Sonradan düzeltmeye çalıştıysa
da Erdoğan “Suriye’ye Esed’in
hükümdarlığına son vermek için girdik, başka bir şey için
değil” demişti. Uluslararası hukuka göre bir devletin
cumhurbaşkanı, başbakanı ve dışişleri bakanının sözlerinin devleti
bağladığını hatırlatalım. Bu görevdeki şahısların bu basit hukuk
kuralını her sabah tıraş olurken aynanın önünde kendi kendilerine
tekrar etmesi gereği açık. Kasaba meydanında nutuk atmakla, devlet
yönetmek arasındaki farkı popülizm belası sebebiyle sıklıkla göz
ardı etmekteler.
Rus uçağının düşürülmesinden sonra dönemin
Başbakanı Davutoğlu’nun “Emri ben
verdim” demesi de benzer bir ciddiyetsizlikti.

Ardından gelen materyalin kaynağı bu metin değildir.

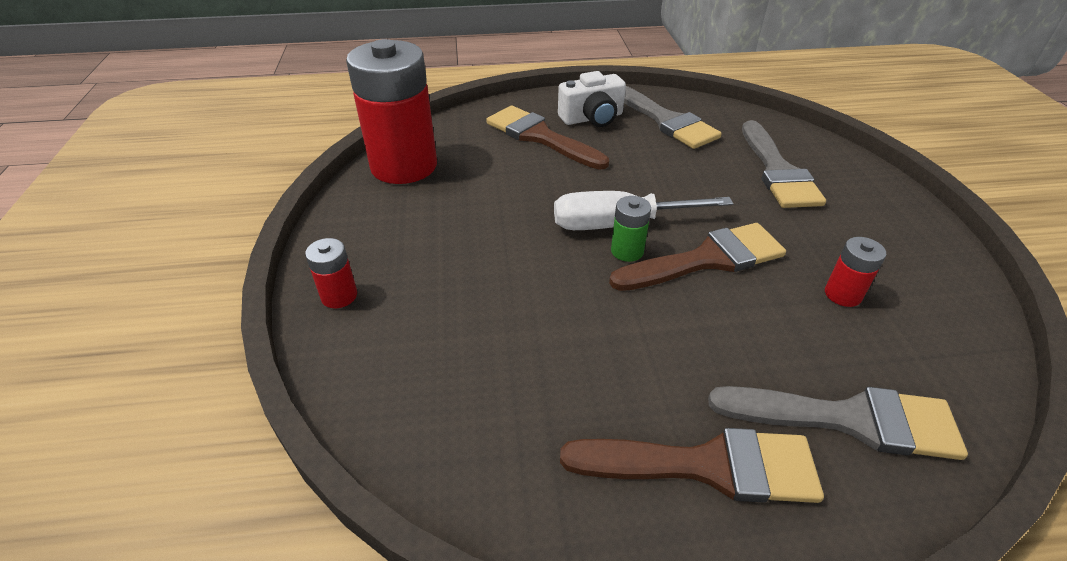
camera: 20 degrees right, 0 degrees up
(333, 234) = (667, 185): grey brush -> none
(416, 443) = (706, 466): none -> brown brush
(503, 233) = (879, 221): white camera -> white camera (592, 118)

Darbe girişimi
sonrası yana yakıla aslında ben öyle demek istememiştim diye
kıvranmasına rağmen o sözü maalesef kayıtlara geçti. Neyse,
şimdilik bu cihan pehlivanı Davutoğlu Ahmet Bey’i bir köşeye
bırakalım. Daha sonra bıraktığımız köşeden kaldırıp tozunu alarak
gündeme taşımak üzere elbette. Zira bugün içinde bulunduğumuz
bataklıkta rolü az değildir. (Şarkısını hatırlayan var
mı?)
Esad aşağı Esad yukarı diye diye geçen senelerden sonra bırakalım
hükümdarlığına son verme kabadayılığını Moskova bildirgesinde
Türkiye, Rusya ve İran’la birlikte Suriye’de bir rejim değişikliği
hedefi olmadığını açıkladı. Bir yabancı uzmanın
değerlendirmesiyle “nadir görülecek kamusal bir
aşağılanma” idi. Bir devletin siyasi pozisyonunu çalımdan beli
kırılmış bir halı saha oyuncusu gibi böylesine bir süratle
değiştirmesi hakikaten nadir görülecek bir olaydır.
Hele Milli Savunma Bakanı Fikri Işık’ın dünkü
açıklaması: “Halep’in militanlardan kurtulması için çok
başarılı bir operasyon sürüyor.” Bıraksanız Esad ordusuyla
beraber, Rus uçaklarının eşliğinde Kasım
Süleymani’yle beraber Doğu Halep’i fethedecek.